By Brian Costin -
Illinois is ranked as the third-most corrupt state in the nation. And Illinoisans have by far the lowest level of trust in state government in the nation at only 28 percent.
So why are lawmakers trying to make it harder and more expensive for citizens to fight public corruption? A “watchdog tax” bill that does just that has passed both the Illinois House and Senate.
One of the most important citizen watchdog tools is the Freedom of Information Act, or FOIA, which gives normal people access to public information on how their government operates. By researching government activities citizens can deter and expose government corruption and help ensure taxpayer dollars are being spent appropriately.
Under current Illinois law, when a FOIA requester asks for electronic copies of public documents, public bodies are allowed to “charge the requester for the actual cost of purchasing the recording medium.” Usually, this results in a cost of $1 or less for most types of requests.
A new law, House Bill 3796, would increase the cost up to $100 for “voluminous requestors” and dramatically weaken the state’s FOIA laws.
First of all, the term “voluminous requestor” is derogatory and shameful. Government watchdogs should be treated like valuable resources, not public nuisances.
And HB 3786 has an incredibly narrow definition of what constitutes a voluminous requestor.
“(h) ‘Voluminous request’ means a request that: (i) includes more than 5 individual requests for more than 5 different categories of records or a combination of individual requests that total request for more than 5 different categories of records in a period of 20 business days; or (ii) requires the compilation of more than 500 letter or legal-sized pages of public records unless a single requested record exceeds 500 pages.”
Government documents can be quite long. A single board packet for a modestly sized municipality in Illinois can easily total 200 to 300 pages. Ask for two or three board packets and you are now considered a voluminous requestor.
If a citizen watchdog simply asked for all of the documents in our 10-Point Transparency Checklist, the law would allow public bodies to immediately label them as a voluminous requestor.

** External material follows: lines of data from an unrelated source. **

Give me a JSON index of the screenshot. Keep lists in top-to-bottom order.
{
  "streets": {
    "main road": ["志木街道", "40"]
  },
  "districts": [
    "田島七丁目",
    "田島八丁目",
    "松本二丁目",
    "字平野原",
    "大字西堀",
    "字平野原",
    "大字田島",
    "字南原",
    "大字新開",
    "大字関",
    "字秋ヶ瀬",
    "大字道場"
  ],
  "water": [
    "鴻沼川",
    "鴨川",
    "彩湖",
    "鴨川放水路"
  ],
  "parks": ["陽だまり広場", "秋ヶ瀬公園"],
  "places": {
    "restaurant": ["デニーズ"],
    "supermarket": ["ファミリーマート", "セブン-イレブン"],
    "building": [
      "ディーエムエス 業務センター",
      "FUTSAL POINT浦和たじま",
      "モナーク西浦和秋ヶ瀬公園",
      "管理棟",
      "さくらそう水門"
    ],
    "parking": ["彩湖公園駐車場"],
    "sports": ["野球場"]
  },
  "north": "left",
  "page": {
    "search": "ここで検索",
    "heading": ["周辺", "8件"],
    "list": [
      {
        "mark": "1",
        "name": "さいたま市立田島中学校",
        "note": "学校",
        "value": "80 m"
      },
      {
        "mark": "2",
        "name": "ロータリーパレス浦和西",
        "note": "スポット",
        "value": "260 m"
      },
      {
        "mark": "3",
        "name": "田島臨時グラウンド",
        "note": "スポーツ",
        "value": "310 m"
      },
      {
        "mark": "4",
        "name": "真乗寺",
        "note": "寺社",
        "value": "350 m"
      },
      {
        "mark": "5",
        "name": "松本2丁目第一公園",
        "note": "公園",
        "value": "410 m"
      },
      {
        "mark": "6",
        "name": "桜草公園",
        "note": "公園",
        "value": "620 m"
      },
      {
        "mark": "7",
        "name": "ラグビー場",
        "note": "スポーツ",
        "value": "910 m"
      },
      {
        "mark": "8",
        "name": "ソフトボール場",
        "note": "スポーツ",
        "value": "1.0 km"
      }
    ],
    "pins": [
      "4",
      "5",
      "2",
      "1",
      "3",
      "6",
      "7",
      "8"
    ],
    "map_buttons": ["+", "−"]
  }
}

And the financial implications of the bill would be a real burden for most citizen requesters.
If the electronic record is in PDF format, a $100 charge would be leveed if it takes up more than 160 megabytes of data space. If it isn’t in PDF format, requesters could be charged up to $100 for more than 4 megabytes of data.
For context, Google Drive gives users 15 gigabytes of cloud storage – that’s 15,360 megabytes – for free.
Currently, for electronic requests, public bodies are only allowed to charge the cost of the recording medium to transmit the data, which is usually $1 or less. The proposed charge of up to $100 represents a potential 10,000 percent increase in the cost of a citizen making a simple FOIA request.
The effect of this bill is to discourage people from making FOIA requests and being public watchdogs. For the brave citizens who aren’t discouraged and continue to make FOIA requests, HB 3786 is effectively a “watchdog tax” that erodes the financial resources of people who want to hold government accountable.
The bill had wide bipartisan support in both the Illinois House and Senate. The House vote was 77-36-1 on the same day the bill language was introduced on May 27. Three days later the Senate voted 49-1 in favor of the bill, with only State Sen. Tom Cullerton (D-Villa Park) voting no.
Sneaking through an anti-transparency bill under cover of the final few hectic days of a legislative session is yet another symbol of what is wrong with Illinois politics.
If Illinois truly wants to begin to fix its corruption problems, the last thing it should be doing is discouraging citizens from making FOIA requests. The public should be given an opportunity to hold government accountable and prevent corruption without the financial burden imposed by this bill.
Gov. Quinn should veto the “watchdog tax” bill and send it back to the legislature for more careful deliberation under the watchful eyes of the public.